Where are they now? Anna Lisle (2005)

Where are they now? Anna Lisle (2005)

I grew up on a sheep and cattle farm in rural Australia so when I became a Boarder in Year 7, it was quite an adjustment. Even as a third generation Pymble girl (grandmother, Beth Tierney 1950 and mum, Cathy Kannegieter 1976) I remember being so overwhelmed by the sheer size of Pymble but the Boarding community, especially Goodlet House, soon became my family.

During school, I always had a keen interest in English – and so when I finished the HSC, I threw myself into a BA in Communications at UTS, Sydney. After graduating, I decided to do an Honours in Journalism to hone my skills further (and buy some more time to work out what I wanted to really do).

It was during this time that a friend became Editor of Shape Magazine Australia, a women’s health and fitness magazine and I was soon recruited as the features writer/ beauty editor/ recipe developer/ subeditor – a little taste of everything (as is often the case in small publishing houses). After just 12 months, the magazine folded (no pun intended, unfortunately) and I was made redundant. I still remember how heartbroken I was, giving every ounce of time and energy into the magazine. I not only came to appreciate the fickle nature of the media industry, but I built up an invaluable resilience. More significantly however, it forced me to change my career trajectory.

After a short break from work and some travel I started applying for jobs and eventually found myself working in the restaurant industry. It was only until I started writing about food that I truly found my calling. As hard as it was at the time, looking back on being made redundant, I now consider myself fortunate for that having happened to me, as it changed the course of my career for the better. There is no way I would have left the security of my job to go out and change industries without that push.

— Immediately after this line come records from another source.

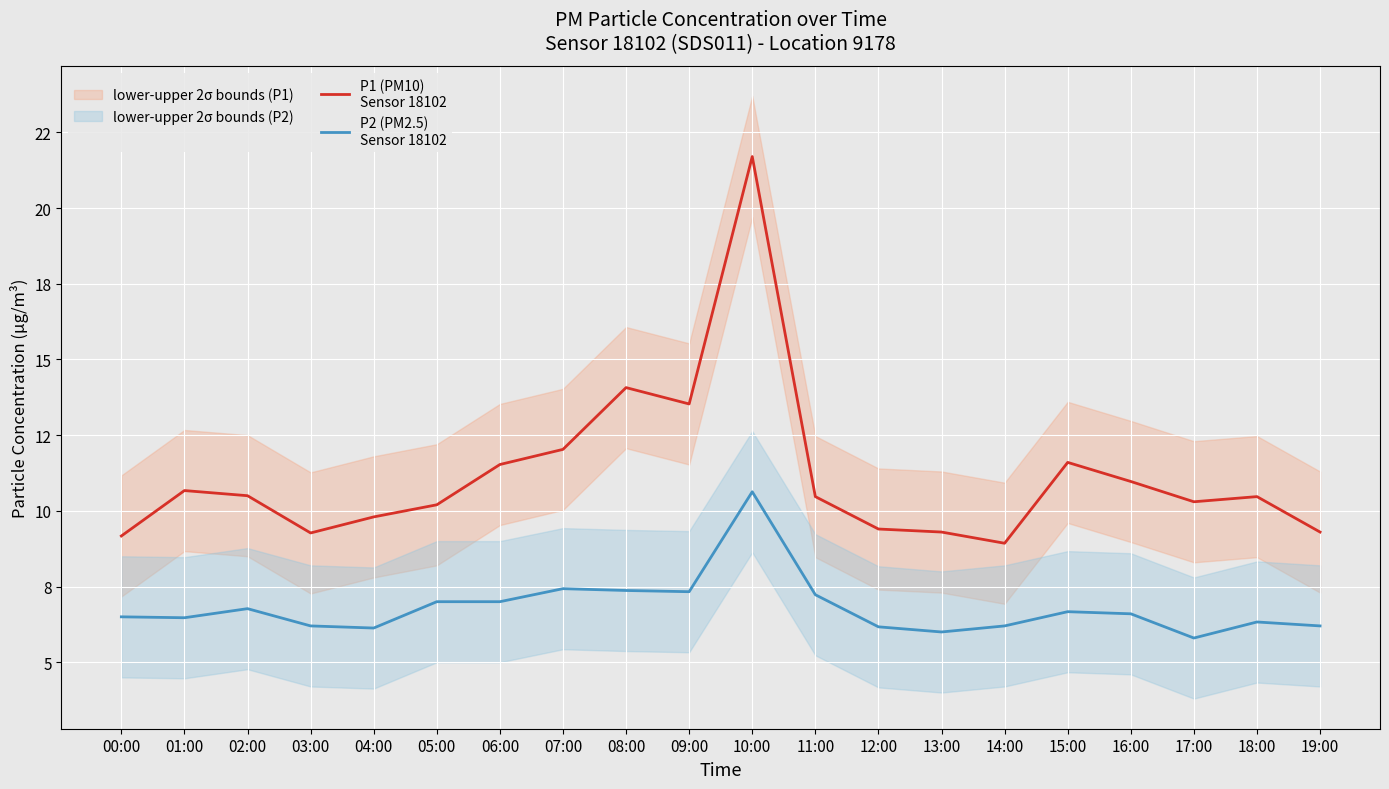

Is it true that P2 (PM2.5)
Sensor 18102 equals 6.6 at 16:00?

True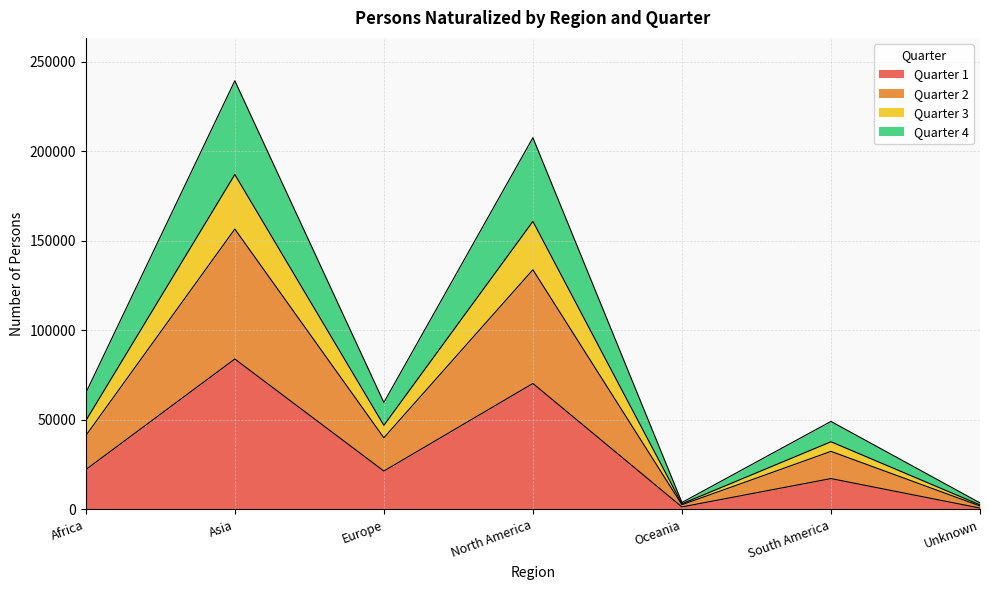

What is the total value across all series at Europe?

59715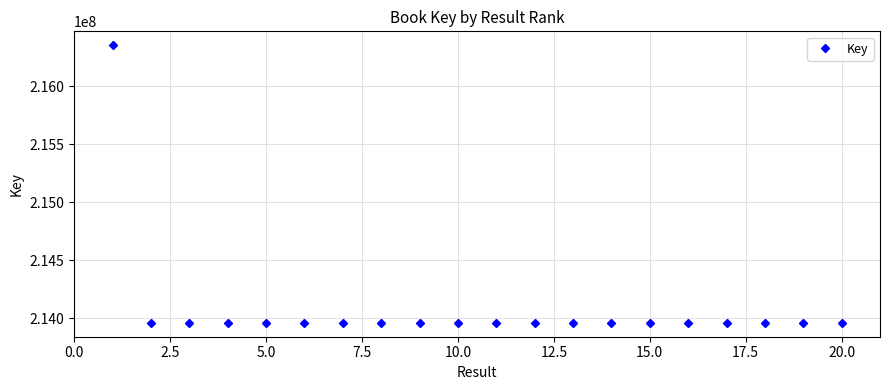

What is the greatest value displayed?

216352906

As Editor of Best Restaurants, I wrote restaurant reviews and managed a team of freelancers across Australia. After working in print media, I found the digital world more creative (and also a lot more forgiving).

I applied to be a contestant on My Kitchen Rules (which was, at the time, Australia’s highest rating television show), together with my mum, Cathy. While we were somewhat naïve about the nature of reality television, it was certainly a stepping stone for my career. Our instant restaurant episode attracted 2.25 million viewers and opened many doors. I co-hosted Fresh, a show dedicated to restaurants and dining out on 2GB, with chef Luke Mangan and I also published my first cookbook, Bowl & Fork.

In 2016 I moved to London with my husband and published my second book, Whole Food, Bowl Food. Both cookbooks reflect my personal food philosophy of eating natural, unprocessed whole foods. While in the UK, I freelanced as a copy editor and recipe developer for supermarket chain, Tesco, and also worked with British celebrity Melissa Hemsley, editing, writing and styling her cookbooks and weekly columns.

I moved back to Australia after I had my first child, Arabella, who is now three (I also have a one-year-old son, Hugo) and I now work as a recipe developer for Marley Spoon.I have been incredibly fortunate to always love my job – and I attribute Pymble to giving me the confidence to follow my passion.

The friends and connections made at Pymble have also been invaluable and I will forever look back on my time at Pymble so fondly – and hopefully one day my daughter will be fortunate enough to attend the College, too.